Aeropostale is just one of the many retailers that have filed for bankruptcy over the past couple of years.
Aeropostale is just one of the many retailers that have filed for bankruptcy over the past couple of years. - 

Rue21 filed for bankruptcy protection this week. The company, which operates more than 1,100 stores, had already planned to shut down 400 stores and could potentially increase that number in the near future.

"The restructuring is an important step forward in Rue21's ongoing business transformation into a more focused and highly performing retailer," the company said in a statement.

But if the past two years are anything to go by, Rue21 might not be able to save itself. The teen clothing market has just been annihilated over the past couple of years, with retailer after retailer declaring bankruptcy and shutting their doors.

Here is the look at the other fallen brands:


In May 2015, Delia’s officially said goodbye when, after a massive clearance sale, it shut down its website. The company filed for bankruptcy in December 2014 to the dismay of many young women who spent countless hours during their teenage years flipping through its catalogues. (No? OK, just me then.) The fall of Delia’s was just the beginning.

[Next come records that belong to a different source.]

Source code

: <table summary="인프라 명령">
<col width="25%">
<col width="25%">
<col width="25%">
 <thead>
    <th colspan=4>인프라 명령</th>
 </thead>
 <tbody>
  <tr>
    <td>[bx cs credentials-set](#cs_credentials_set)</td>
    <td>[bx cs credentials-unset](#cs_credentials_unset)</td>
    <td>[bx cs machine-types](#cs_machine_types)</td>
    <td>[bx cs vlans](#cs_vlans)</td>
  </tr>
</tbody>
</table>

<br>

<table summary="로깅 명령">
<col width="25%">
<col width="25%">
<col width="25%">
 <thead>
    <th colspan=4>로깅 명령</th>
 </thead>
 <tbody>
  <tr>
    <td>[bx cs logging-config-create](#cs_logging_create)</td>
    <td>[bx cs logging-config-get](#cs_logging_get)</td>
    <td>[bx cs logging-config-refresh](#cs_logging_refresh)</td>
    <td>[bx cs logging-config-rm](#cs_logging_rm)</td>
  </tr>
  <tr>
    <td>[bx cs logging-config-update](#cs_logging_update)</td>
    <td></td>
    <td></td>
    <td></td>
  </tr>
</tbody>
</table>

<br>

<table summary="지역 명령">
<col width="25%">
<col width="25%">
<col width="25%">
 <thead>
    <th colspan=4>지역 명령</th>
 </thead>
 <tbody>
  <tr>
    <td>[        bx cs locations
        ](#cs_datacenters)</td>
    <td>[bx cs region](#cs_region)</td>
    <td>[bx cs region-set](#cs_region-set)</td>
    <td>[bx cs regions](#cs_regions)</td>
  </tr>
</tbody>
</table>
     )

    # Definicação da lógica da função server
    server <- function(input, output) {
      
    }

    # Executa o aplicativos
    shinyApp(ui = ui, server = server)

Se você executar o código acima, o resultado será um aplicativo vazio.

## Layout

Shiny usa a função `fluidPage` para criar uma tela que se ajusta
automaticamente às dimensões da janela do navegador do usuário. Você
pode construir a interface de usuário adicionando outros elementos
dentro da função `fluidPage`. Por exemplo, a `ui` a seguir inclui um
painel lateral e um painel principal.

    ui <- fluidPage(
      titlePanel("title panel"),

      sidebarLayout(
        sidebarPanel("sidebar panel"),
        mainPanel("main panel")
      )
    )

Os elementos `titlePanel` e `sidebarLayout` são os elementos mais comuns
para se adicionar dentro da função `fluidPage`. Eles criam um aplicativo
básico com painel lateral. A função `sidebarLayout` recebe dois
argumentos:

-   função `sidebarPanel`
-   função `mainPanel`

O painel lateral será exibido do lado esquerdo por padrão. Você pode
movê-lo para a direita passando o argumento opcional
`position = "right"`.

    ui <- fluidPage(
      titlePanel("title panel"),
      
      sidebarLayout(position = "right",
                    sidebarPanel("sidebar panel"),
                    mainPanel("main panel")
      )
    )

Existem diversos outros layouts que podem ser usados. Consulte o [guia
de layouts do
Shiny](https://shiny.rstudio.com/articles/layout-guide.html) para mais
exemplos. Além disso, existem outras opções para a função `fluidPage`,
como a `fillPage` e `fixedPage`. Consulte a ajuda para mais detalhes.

In September 2015, Quicksilver filed for bankruptcy and announced that it was closing 27 of its 122 U.S.-based stores. Turns out, the brand that catered mostly to surfers and sk8ers was only struggling in the U.S. According to its bankruptcy filing, its businesses in Europe and Asia-Pacific were doing just fine.


When Aeropostale filed for bankruptcy in May 2016, it operated about 800 stores. Months later, the company reached a bankruptcy deal that would allow it to keep 229 stores open. The surviving stores are now owned by two mall operators: Simon Property Group and General Growth Properties. 

The Limited and Limited Too

A week into the new year, The Limited called it quits. On Jan. 8, the company’s 250 stores closed their doors for the last time. About 4,000 workers were laid off.

"But this isn't goodbye,” the company announced in a statement. “The styles you love are still available online — we're just a quick click away 24 hours a day." Except for the fact that the site has been down ever since.

Sun Capital, the private equity company that owns The Limited, sold the teenage arm of the brand, Limited Too, to Bluestar Alliance back in 2015. The company promised to “bring it all back”.

It’s 2017 now and we are still waiting.

Wet Seal

Wet Seal had been on deathwatch ever since Delia’s went belly up. Just a month after Delia’s declared bankruptcy, so did Wet Seal. Then in January, two years after it filed for bankruptcy, the company finally cut to the chase and announced that it was shutting down all of its 171 stores and going out of business.

American Apparel

This year also saw the closing of all the remaining 110 American Apparel stores. In November of last year, the retailer filed for a bankruptcy. It was later bought by Gildan Activewear, which had no interest in its stores or factories. And so after 20 years of being an example of a “made in America” company, American Apparel is done, and whatever remains is Canadian.

Guess all we have left is Abercrombie & Fitch … for now.